Recently I ordered Nathan a small backhoe loader from Amazon.
This may not sound momentous, but it kind of is. He’s been wanting a backhoe loader in good repair (i.e., with a back scoop, which his other one lost) for a long time. I don’t know how many times he said it. “I want a backhoe loader with a back scoop,” he’d remind me, several times a day, in case I’d somehow forgotten. It was the first time that he’d asked for a toy so specifically, and we took the request seriously.
Our first response was to start scouring thrift stores for such a toy. After all, this is where his original backhoe loader came from, and is generally our first stop for anything we need. When Nathan, at one year old, dropped the lid of my spice grinder down an open vent hole, did I run out and buy a new spice grinder? No, I did not! I figured out how to cover the top with a plastic lid and press the button with the tip of a knife, and meantime looked for a “new” grinder every time I went to a thrift store.
However, it’s also true that after more than two years without success, I eventually shelled out the cash for a new spice grinder. And after a few months looking for a backhoe loader, it was time to do the same for Nathan. (Buy a backhoe loader, that is. Not a spice grinder.) From his perspective, the months he waited were probably equivalent to the years that I did.
So I did some research, Amazon-style, looking for a backhoe loader that would stand up to actual play and was within a reasonable price range. And when I ordered it, I also threw in a little pack of mini construction equipment. Having a single new toy arrive in the mail, I thought, would just be asking for trouble between my two little diggers. I felt rather clever for having anticipated and (I thought) solved that problem.
It felt kind of special to fulfill this request for Nathan. After only a few days of Nathan asking “Is my backhoe loader here yet?” we arrived home one day to find a package waiting. What excitement! The new backhoe loader not only had a back scoop, but hydraulic arms facilitating its movement! It was detailed, sturdy… slightly smaller than I’d anticipated, but a good match for the mini machines at that.
For about two hours the boys explored their new acquisitions on the back dirt pile. And then, somehow, Ryan figured out that the backhoe loader toy was the most special in Nathan’s eyes. Instantly it was exalted to a place of honor.
By about noon the next day, I was about ready to chuck the thing into the garbage.
It isn’t, of course, the fault of the backhoe loader. (Although these new toys seemed to set off a bigger reaction than usual.) This is just the phase we’re in right now — the “no me” phase. For example: Nathan asks me for a drink. I tell him there’s a cup on the kitchen table. (Just like the last four hundred times he asked. But that’s a different grievance.) Before I’ve even finished speaking, Ryan yells “No me!” and does his best toddler sprint for the table. There’s a brief duet of “No me no me no me!” and then someone is in tears because the other one got the cup first.

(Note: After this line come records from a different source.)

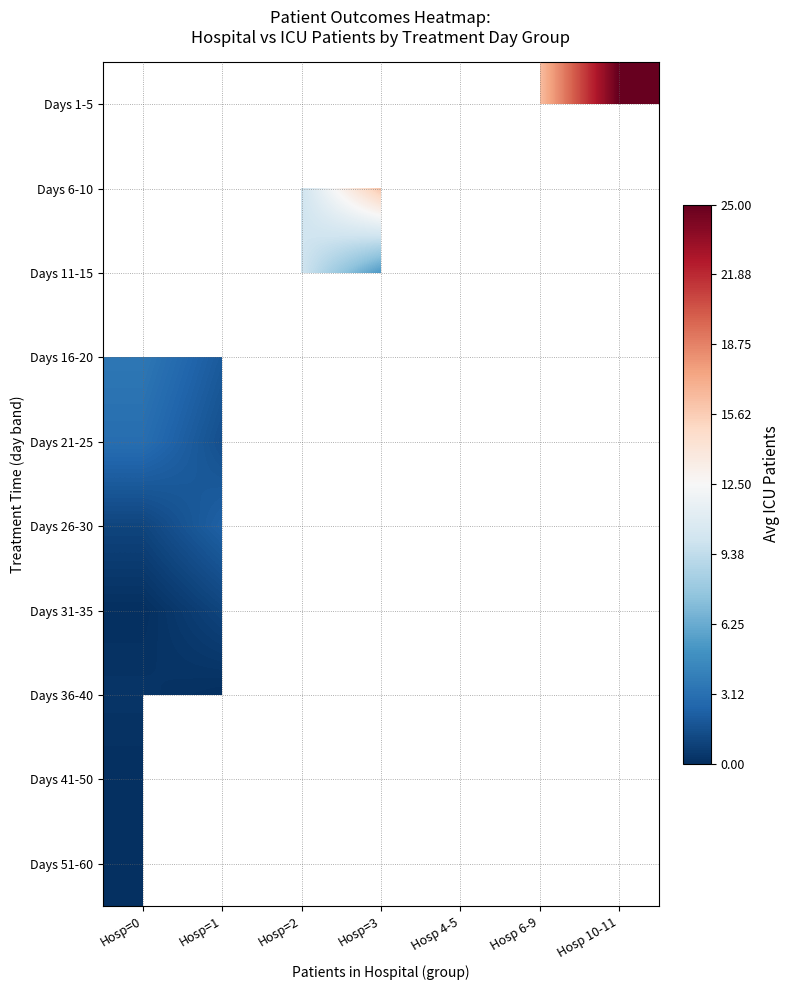

The value of Days 6-10 at Hosp=2 is 10.0. True or false?

True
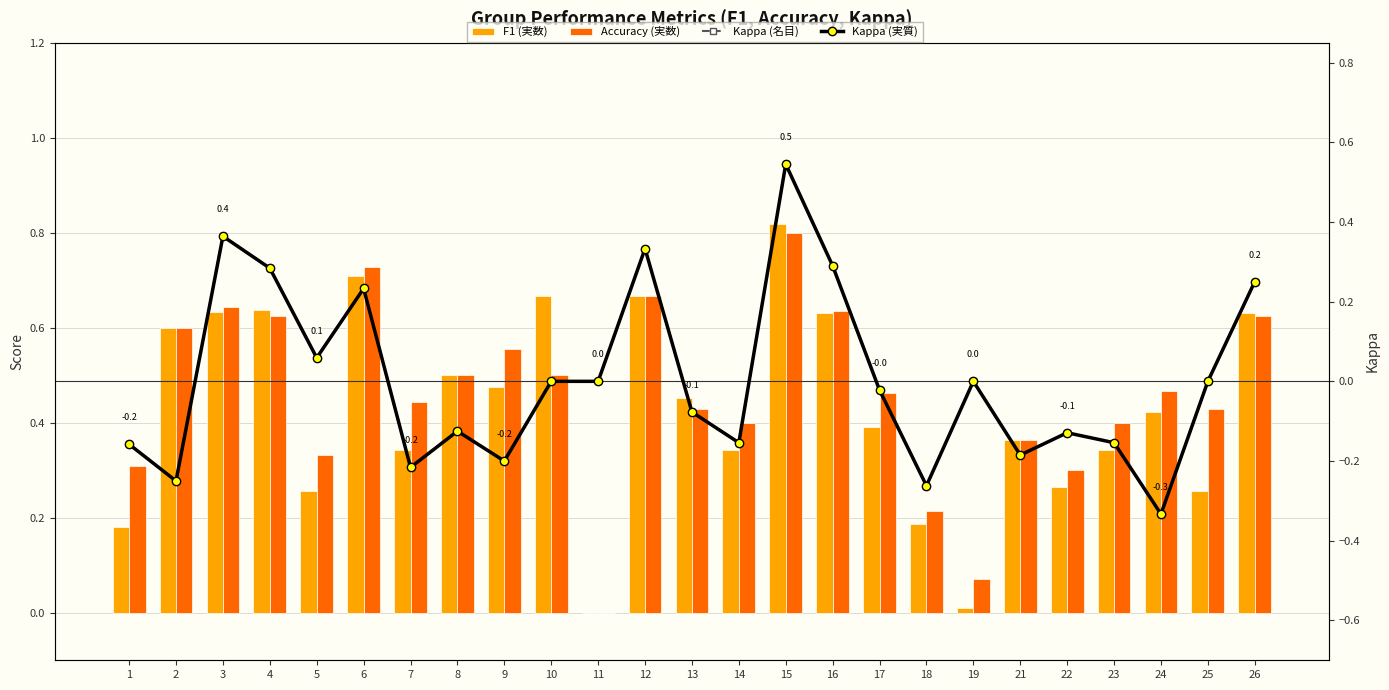

Which category has the highest value in the Accuracy (実数) series?

15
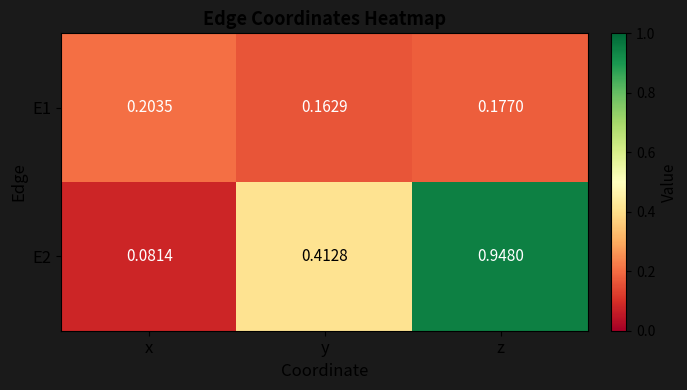

Which series has the largest range (max minus min)?

E2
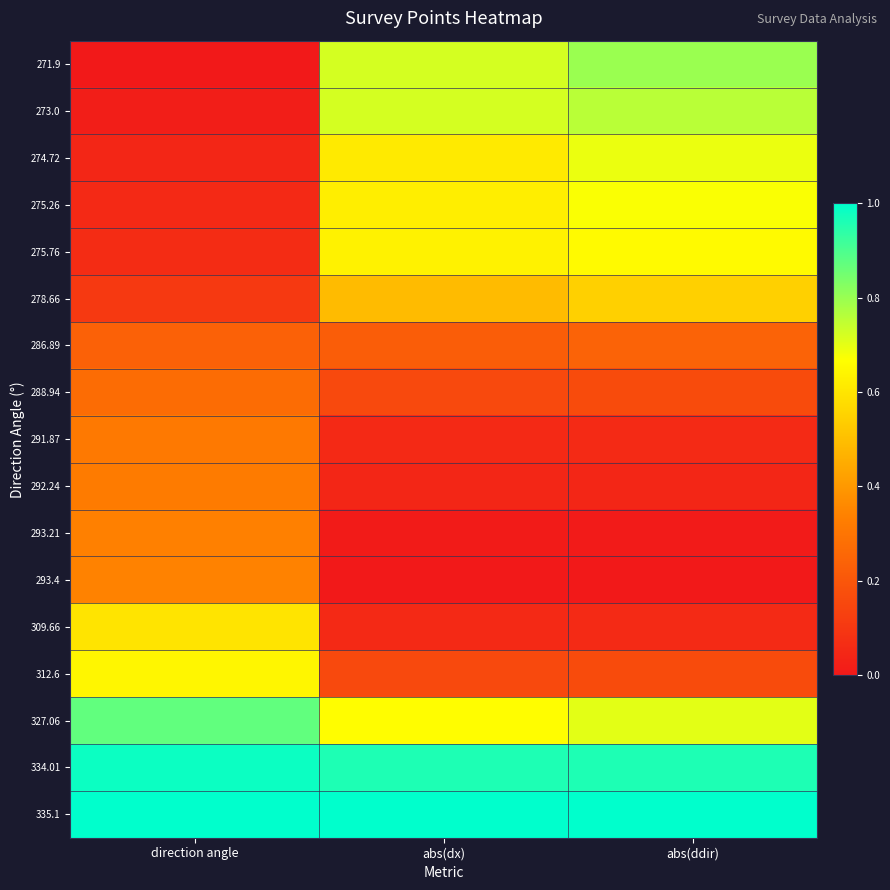

What is the spread (max minus min) of values at direction angle?

1.0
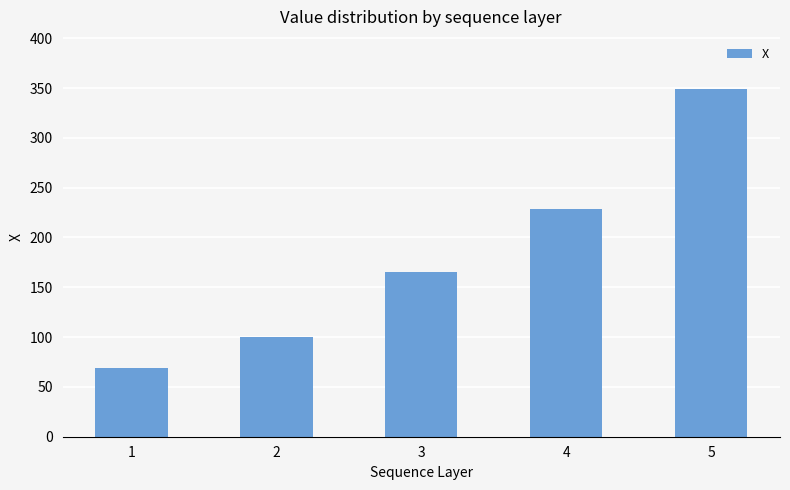

What is the approximate value at 5?

349.0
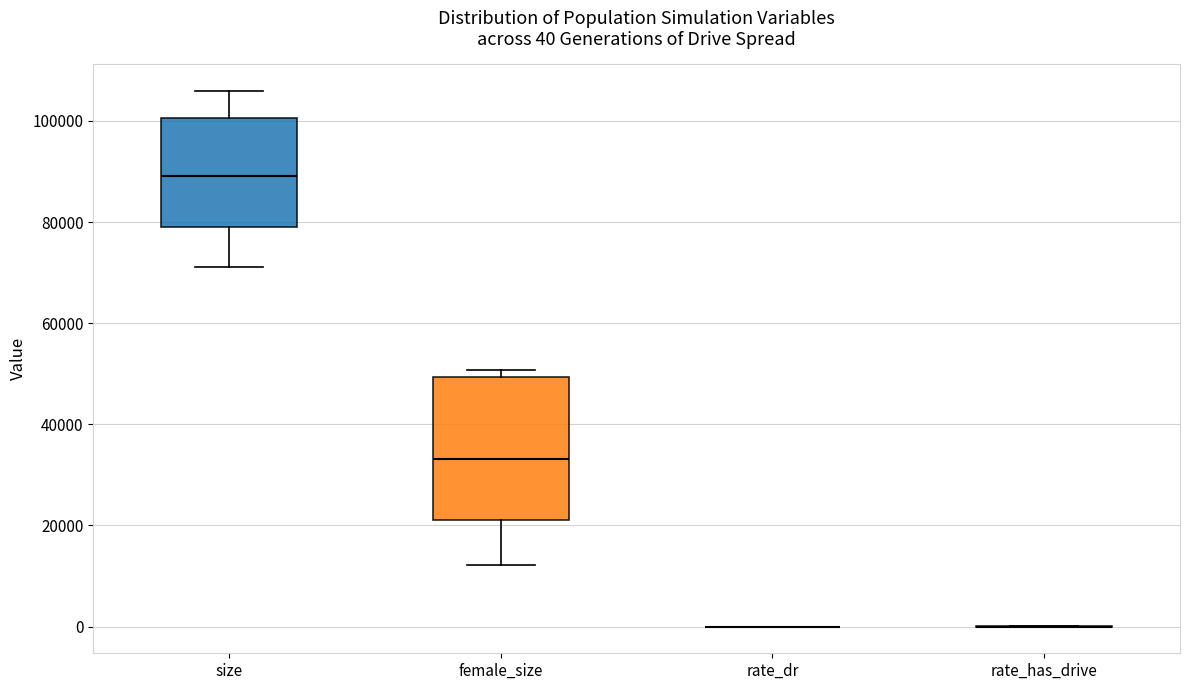

Comparing the boxes themselves (not the whiskers), which one is the tallest?

female_size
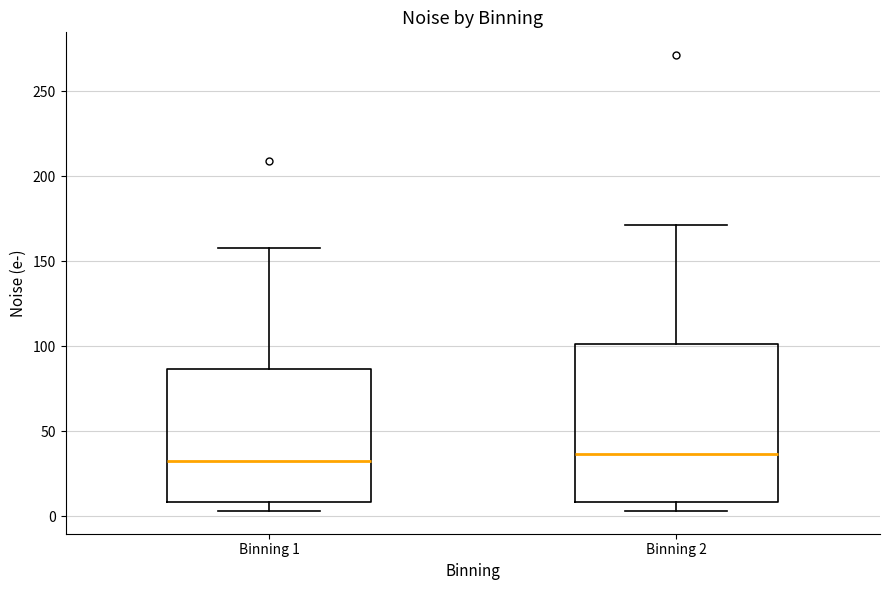

Comparing the boxes themselves (not the whiskers), which one is the tallest?

Binning 2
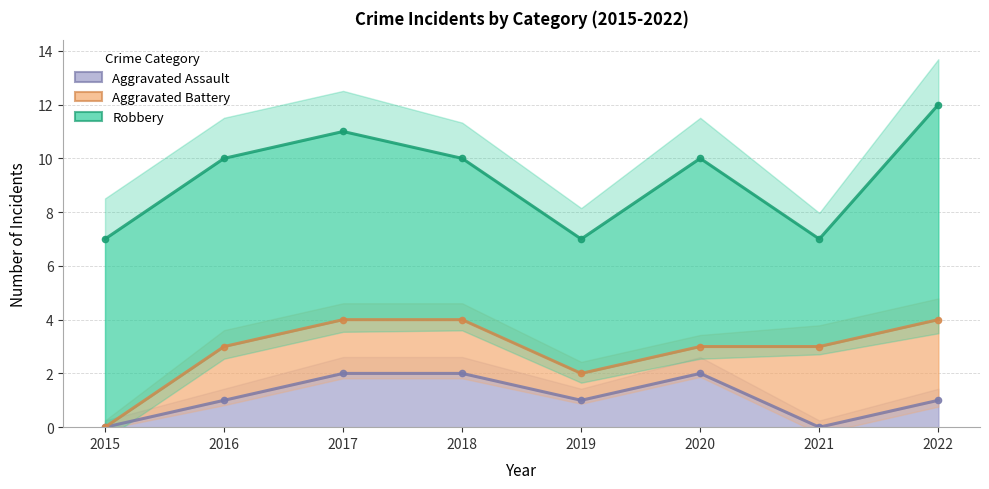

What is the value of the Aggravated Battery point at the 6th from the left?

3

Asking them not to fight over the cup is useless. Pointing out that there is plenty of good clean water in the house is useless. Even keeping two cups on the table (which doubles Ryan’s potential damage if he gets into a water-pouring mood) is useless — the wailing loser still, every time, requires me to point out the presence of the second cup before he’s mollified. And he still sniffles a little.
That’s just for a drink of water. Imagine the fun to be had with a brand new, snazzy backhoe loader.
Or, for that matter, any of the other new toys. Having six new little toys instead of one helped keep the peace for those first two hours. For the next week we played the game of Guess The Good Toy. Each day it seemed that a different little machine had entered the golden circle of favoritism. The backhoe loader, so precious that first day, was soon supplanted by the front loader. The front loader gave way to the bulldozer. And so on.
I am, of course, not reporting anything new and exciting for parents everywhere — at least, parents with small children who are close in age. Parents who had children farther apart keep telling me, “Yeah, we never really had to deal with that.” Unfortunately it’s a little late for me to solve the problem by spacing out the birthdays more.
But eventually it does die down. The squabbles — at least over these particular toys — have now become occasional and brief. Nathan and Ryan are able to play happily on the dirt pile together for as much as twenty minutes at a time again.
Nathan, entranced by this concept of simply ordering toys that he wants, has informed me that he wants an excavator with a cab that turns around, as well as a trailer truck where the trailer can hitch on and off. I have no issues with him having those toys. If we find something at a thrift store, we’ll get it.
But ordering it new, just to grind through another week of desperate tears? Not so interested, thanks.